Model Vocabulary Registry
A workspace-level term registry that enforces naming consistency across the architecture. Similarity matching suggests canonical terms when naming graph nodes, edges, and properties, with confidence scoring and direct integration into the graph editor.
Naming inconsistency is a subtle but significant governance problem. When one team calls it "CustomerOrder" and another calls it "ClientOrder" or "Order", the result is confusion, duplicated entities, and broken traceability. The Model Vocabulary Registry provides a canonical term list for your workspace, with similarity matching that surfaces suggestions as you name entities, properties, and relationships in the graph editor.
How It Works
The vocabulary registry is stored as a JSON file (model-vocabulary.registry.json) in the workspace's governance directory. Each term is stored with multiple normalised forms to enable accurate matching regardless of casing convention.

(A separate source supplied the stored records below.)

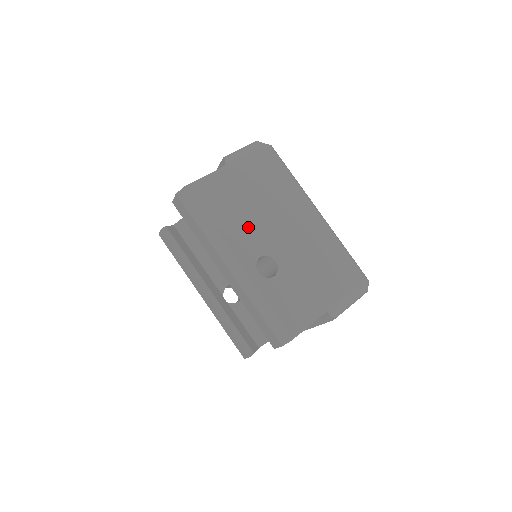
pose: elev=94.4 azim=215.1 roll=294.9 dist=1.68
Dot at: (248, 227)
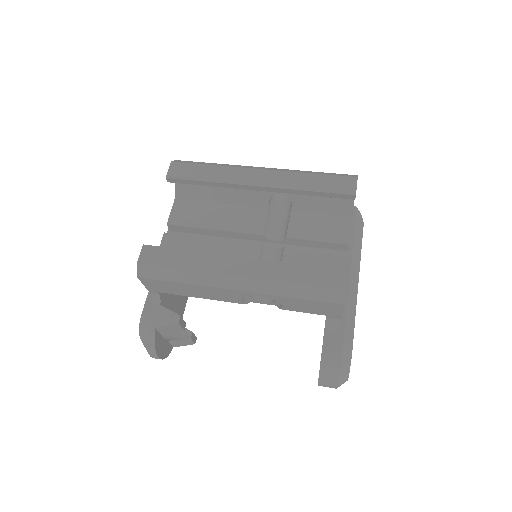
Dot at: occluded
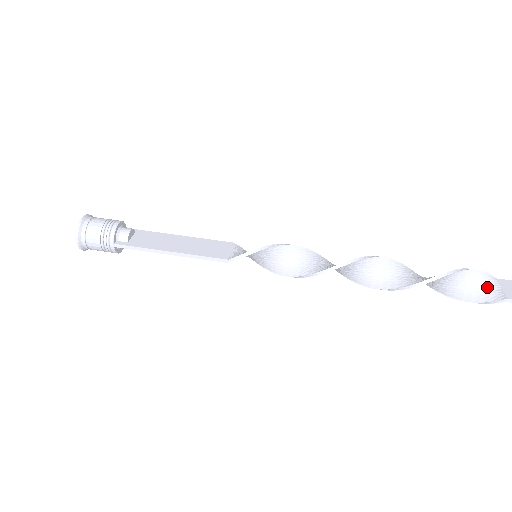
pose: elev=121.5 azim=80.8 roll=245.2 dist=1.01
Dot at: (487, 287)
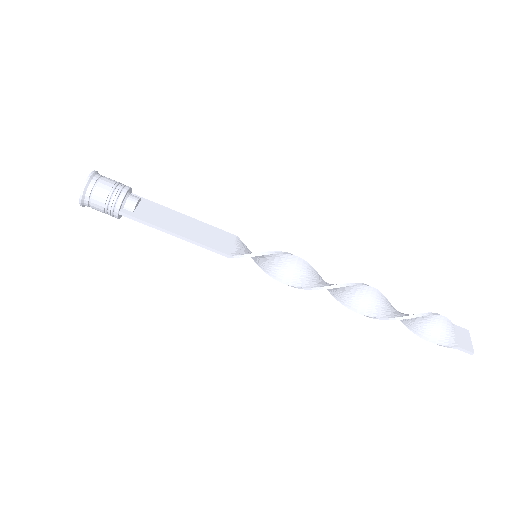
Dot at: (445, 332)
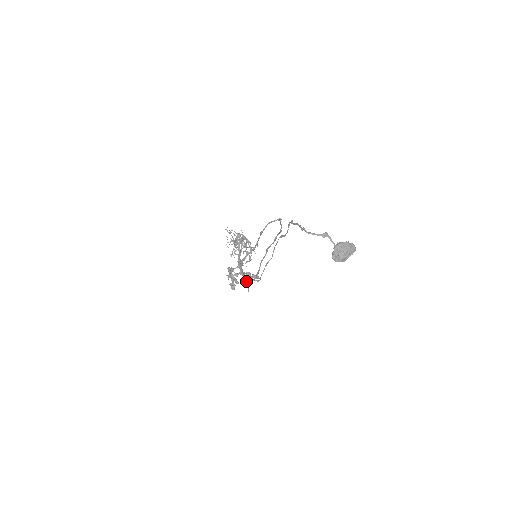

| Form | Example (for "SystemOwner") | Purpose |
|---|---|---|
| Original | SystemOwner | The canonical form as entered by the architect |
| Normalised | systemowner | Lowercase, trimmed, Unicode-normalised (NFC) for case-insensitive comparison |
| Compact | systemowner | Separators removed for matching across naming conventions |
| Tokens | ["system", "owner"] | Split from camelCase, snake_case, kebab-case, etc. for partial matching |
Similarity Matching
When you type a name in the graph editor (node label, edge label, or property name), the vocabulary suggestion overlay appears with matching terms. The matching algorithm uses composite scoring with three weighted components.

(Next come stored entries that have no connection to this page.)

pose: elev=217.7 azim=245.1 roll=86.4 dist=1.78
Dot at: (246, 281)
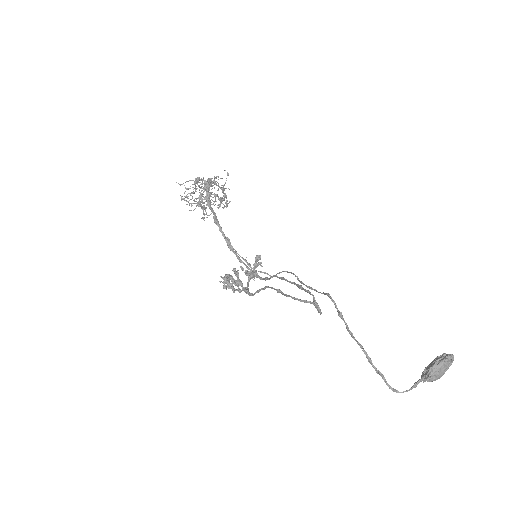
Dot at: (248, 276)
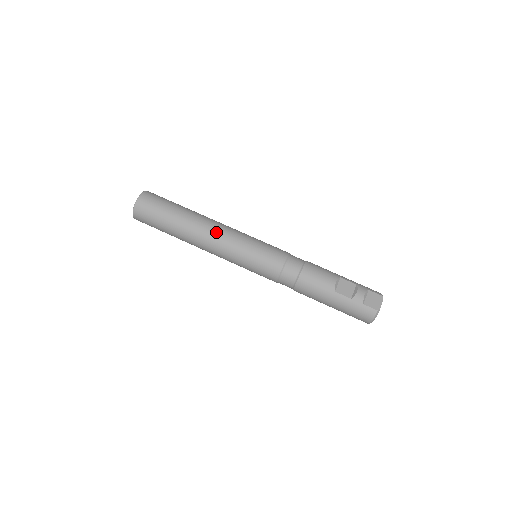
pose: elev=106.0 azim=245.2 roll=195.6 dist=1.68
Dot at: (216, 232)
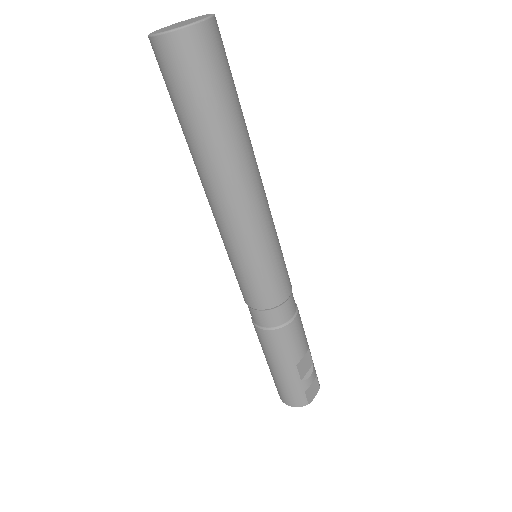
Dot at: (255, 198)
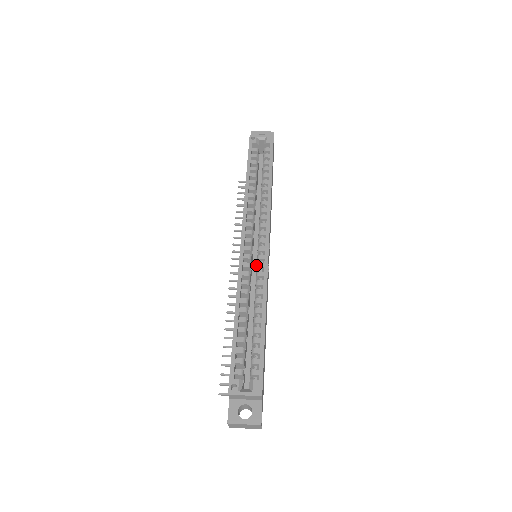
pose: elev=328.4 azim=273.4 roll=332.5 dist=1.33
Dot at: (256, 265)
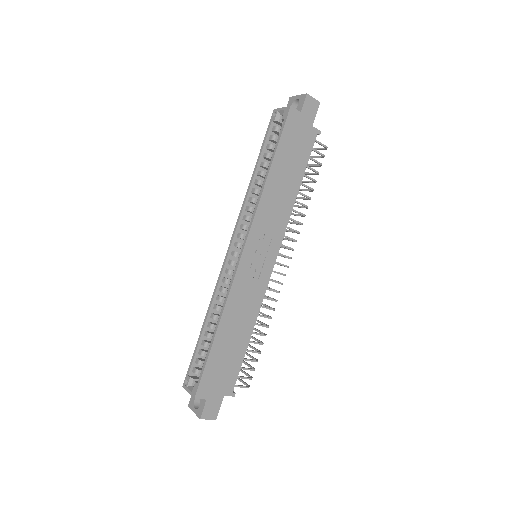
Dot at: occluded
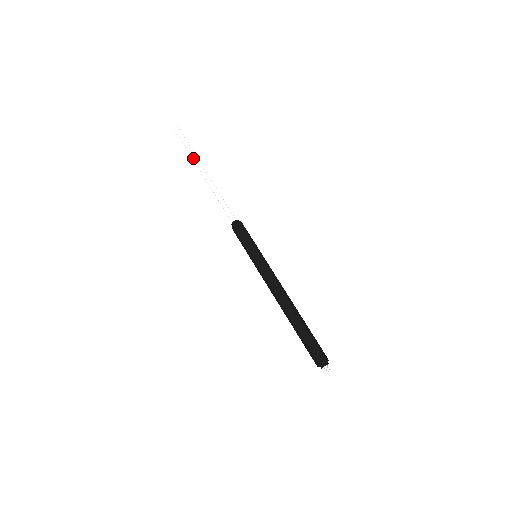
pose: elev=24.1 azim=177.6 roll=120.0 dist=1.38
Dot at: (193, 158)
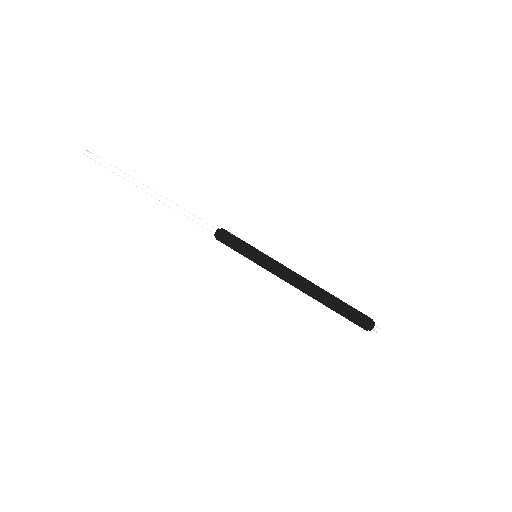
Dot at: (132, 182)
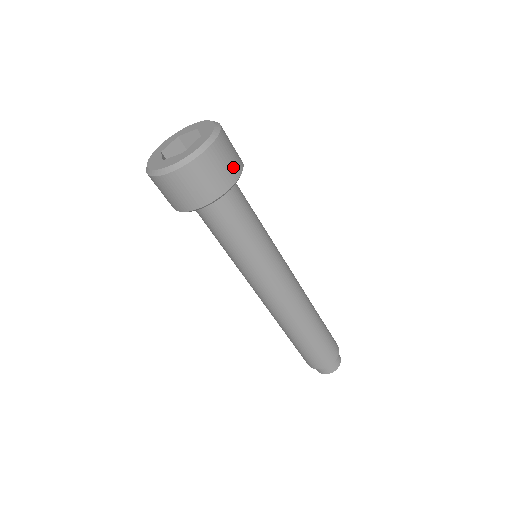
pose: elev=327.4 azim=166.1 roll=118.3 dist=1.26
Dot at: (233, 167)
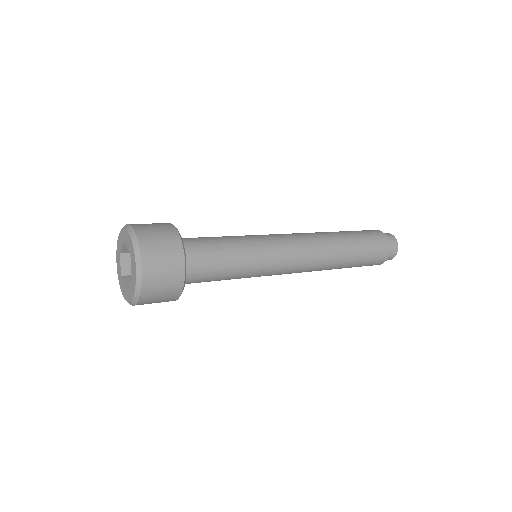
Dot at: (172, 250)
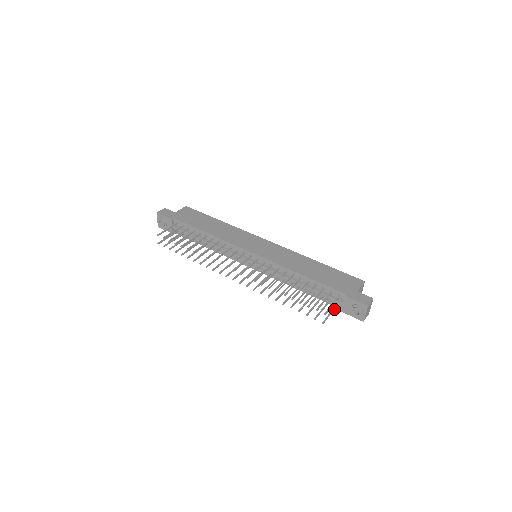
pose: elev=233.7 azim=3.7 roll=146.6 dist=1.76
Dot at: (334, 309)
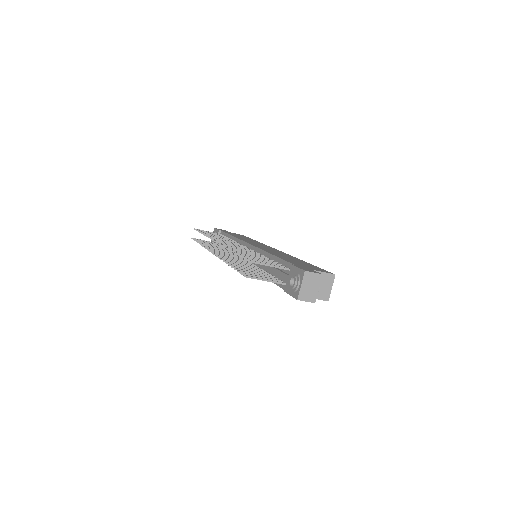
Dot at: (275, 282)
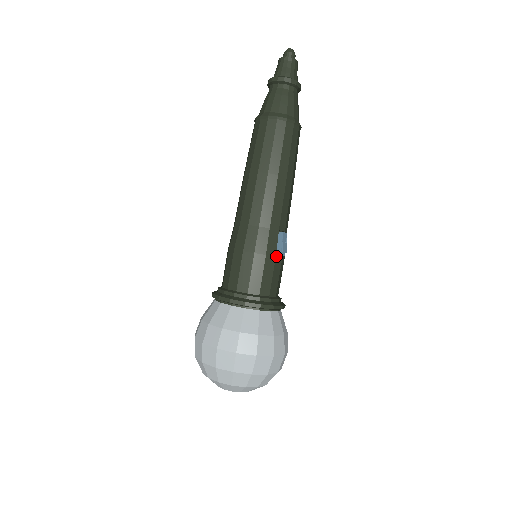
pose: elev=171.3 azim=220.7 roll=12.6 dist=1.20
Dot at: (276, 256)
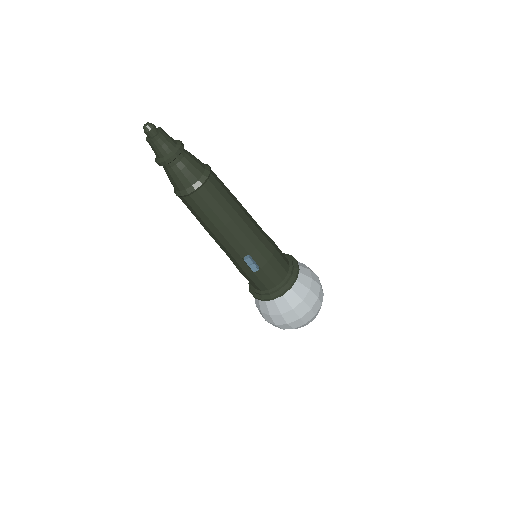
Dot at: occluded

| Component | Weight | Method |
|---|---|---|
| Token Jaccard | 50% | Jaccard similarity between the token sets of the input and the candidate term |
| Compact Substring | 30% | Whether the compact form of the input is a substring of (or contains) the candidate's compact form |
| Plural/Singular Bonus | 20% | Bonus score if the input differs from the candidate only by a plural/singular suffix |
Confidence Categories
Match results are categorised by confidence level, each displayed with a distinct visual badge in the suggestion overlay.
| Category | Score | Meaning |
|---|---|---|
| Exact | 1.0 | The compact forms match exactly. This is the canonical term. |
| High | 0.8 or above | Very likely the same concept with a different casing or minor variation |
| Possible | 0.6 or above | May be related, worth reviewing to decide if this should use the canonical term |
| Low | Below 0.6 | Weak match, probably a different concept |
Graph Editor Integration
The vocabulary suggestion overlay integrates directly into the graph editor. When you type a node label, edge label, or property name, suggestions appear in a body-appended panel. The overlay only opens on typing (not on focus), which preserves the grid's arrow-key navigation.
You can accept a suggestion to use the canonical term, or ignore it if the name is intentionally different. You can also add new terms to the registry directly from the suggestion panel when you introduce a new concept.
Vocabulary Editor
The dedicated vocabulary editor (accessed via Governance > Model Vocabulary in the menu) provides a term list with a detail panel. You can add, edit, and remove terms, provide descriptions for each term, and optionally link a term to a content page that documents the concept in detail. Creation and modification dates are tracked for audit purposes.